Districts May, But are Not Required to, Provide Notice to Parents Regarding The Morgan Hill
Many questions and concerns are circulating among parents and school administrators across the state this week about a federal court order in The Morgan Hill Concerned Parents Association and Concerned Parents Association v. California Department of Education case, requiring the California Department of Education ("CDE") to turn over confidential and sensitive student records held by CDE containing individually identifiable student information, including but not limited to name, social security number, assessment results, IEPs, health, mental health and other medical information, for any student who attended school in California since 2008.
In brief, the plaintiffs in the lawsuit, the parents associations, allege that CDE has violated the Individuals with Disabilities Education Act ("IDEA"), among other related laws, by failing to monitor, investigate, provide services to, and enforce the rights of children with disabilities consistent with its obligations under the law. The defendant, CDE, denies these allegations. In order to attempt to prove their claims, the plaintiffs have sought records held by CDE concerning children, including children with disabilities, children who requested an assessment or who were assessed for special education eligibility, and children who are attending, or who have attended, a California school at any time since January 1, 2008.

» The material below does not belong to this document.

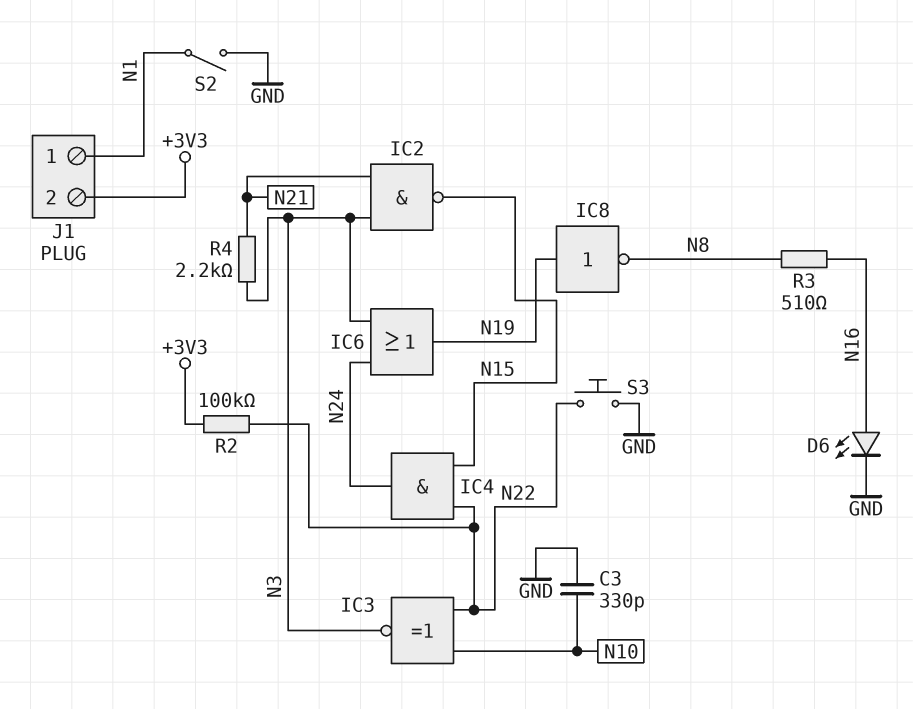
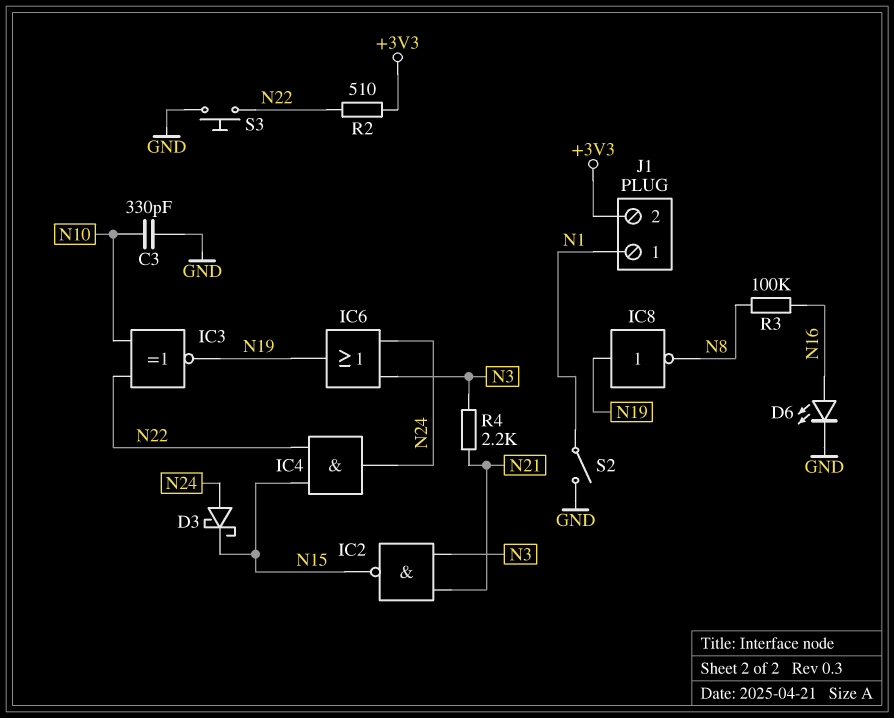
D3: none -> schottky (A N24, K N15)
IC3: XNOR (in N10, in N22, out N3) -> XNOR (in N10, in N22, out N19)
R2: 100k (+3V3, N22) -> 510 (+3V3, N22)
R3: 510 (N8, N16) -> 100k (N8, N16)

According to CDE, it has requested school districts to post on their websites a link to the CDE website, in order to comply with its obligations under the court order to notify affected parents and students. The link connects to a notice from the federal court containing information concerning the nature of the lawsuit, the records that have been ordered to be disclosed, and the procedure established by the federal court for parents and students aged 18 and over who object to disclosure to file their objection with the court using an available form (Notice of Disclosure of Student Records). Any objections must be submitted to the court in writing by April 1, 2016.
School districts are not a party to the lawsuit, and are not required by the federal court order to release any records. However, the breadth of the disclosure that has been ordered has generated a firestorm of criticism from some quarters prompted by student privacy concerns.
School districts are not required to post the CDE link. However, many parents have heard about this issue from the press and through other channels, and are seeking information. Some districts are taking a more active approach, not only posting the link, but also sending notification to parents via email or through other means. Others have decided to post only the link, concerned that they are not well positioned to provide more information, and not wanting to give parents an expectation that the district will be able to provide answers to questions or concerns regarding litigation in which the district is not involved. AALRR does not advise a uniform approach to this issue, and different districts will approach these issues differently. We do caution that any information that is disseminated should be done in an equitable manner, and in communities where parent information is disseminated in languages other than English, information concerning the Morgan Hill case should be as well. (See Education Code § 48985 requiring all notices, reports, statements, or records sent to parents/guardians be written in English as well as in the primary language if 15% or more students enrolled in a public school speak a primary language other than English.)